Problem 1 |
Which pairs of places does the first paragraph of the forum post about Canada name as having little difference between them? List every pair.
Problem 2 |
Quote the forum post about Canada from "They have a" up to and including "well with Albertans.".
Problem 3 |
According to the forum post about Canada, which U.S. state is Canada's population about the same as or less than?

Document text |
____________

Push, you’ve spent some time in Canada. Don’t know which part, but from what I hear, there’s really not much difference between, say, Ontario and Ohio, Alberta and Idaho, or Vancouver, Washington and Vancouver, British Columbia. What were the major differences you encountered, beside the obvious lack of an unambiguous, unalienable second-amendment guaranteed right to keep and bear arms?
[/quote]

They have a nanny state in many respects. The US does too but in different ways. They are more repressive in First Amendment rights (as per the America’s First Amendment rights).

Alberta is definitely the exception in terms of the general outlook on life that its people have. They tend to detest much of their federal government as well as their progressive provincial brethren. I get along very well with Albertans.

They are a much smaller country, population wise (about the same or less as California but spread out among the planet’s second largest land area) so they have not had as many social problems as the US. They’ve also greatly benefited, as has Europe, from having the US taxpayer defend it so they do not have to nail their taxpayers in that respect. Their cost of freedom has been borne by their big southern brother. That frees up a lot of dough.

____________

Information supplied |
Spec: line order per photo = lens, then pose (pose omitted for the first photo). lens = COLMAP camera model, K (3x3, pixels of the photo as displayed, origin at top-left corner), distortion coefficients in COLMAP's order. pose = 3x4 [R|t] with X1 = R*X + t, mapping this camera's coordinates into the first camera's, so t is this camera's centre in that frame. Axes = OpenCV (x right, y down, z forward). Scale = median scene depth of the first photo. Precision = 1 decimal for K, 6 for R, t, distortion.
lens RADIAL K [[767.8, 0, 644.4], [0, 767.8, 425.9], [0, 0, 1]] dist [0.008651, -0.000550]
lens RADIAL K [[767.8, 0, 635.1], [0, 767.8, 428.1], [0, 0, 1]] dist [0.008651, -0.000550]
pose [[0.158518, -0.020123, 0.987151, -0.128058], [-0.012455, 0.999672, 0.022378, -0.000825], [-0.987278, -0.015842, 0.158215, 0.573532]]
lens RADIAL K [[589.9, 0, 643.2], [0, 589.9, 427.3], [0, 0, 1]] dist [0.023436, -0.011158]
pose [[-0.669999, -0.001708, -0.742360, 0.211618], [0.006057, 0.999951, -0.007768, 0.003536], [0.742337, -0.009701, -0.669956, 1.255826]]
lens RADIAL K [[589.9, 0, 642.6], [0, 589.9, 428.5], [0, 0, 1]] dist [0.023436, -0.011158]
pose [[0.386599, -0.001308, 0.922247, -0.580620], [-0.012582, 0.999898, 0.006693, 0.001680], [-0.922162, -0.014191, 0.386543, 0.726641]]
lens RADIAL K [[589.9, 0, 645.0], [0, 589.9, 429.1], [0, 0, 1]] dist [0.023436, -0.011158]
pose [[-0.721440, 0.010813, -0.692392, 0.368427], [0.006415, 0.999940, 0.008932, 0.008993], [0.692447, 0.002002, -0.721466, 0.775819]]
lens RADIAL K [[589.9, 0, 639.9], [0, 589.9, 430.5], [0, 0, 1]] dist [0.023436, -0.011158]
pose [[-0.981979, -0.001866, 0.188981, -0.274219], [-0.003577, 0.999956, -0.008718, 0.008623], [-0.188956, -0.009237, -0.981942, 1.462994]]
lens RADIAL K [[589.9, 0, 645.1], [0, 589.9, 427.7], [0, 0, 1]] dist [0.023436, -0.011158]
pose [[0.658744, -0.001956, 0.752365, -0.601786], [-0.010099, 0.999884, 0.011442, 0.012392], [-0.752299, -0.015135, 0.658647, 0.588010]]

____________

Answer box 1 |
- Ontario and Ohio
- Alberta and Idaho
- Vancouver, Washington and Vancouver, British Columbia

Answer box 2 |
They have a nanny state in many respects. The US does too but in different ways. They are more repressive in First Amendment rights (as per the America’s First Amendment rights).

Alberta is definitely the exception in terms of the general outlook on life that its people have. They tend to detest much of their federal government as well as their progressive provincial brethren. I get along very well with Albertans.

Answer box 3 |
California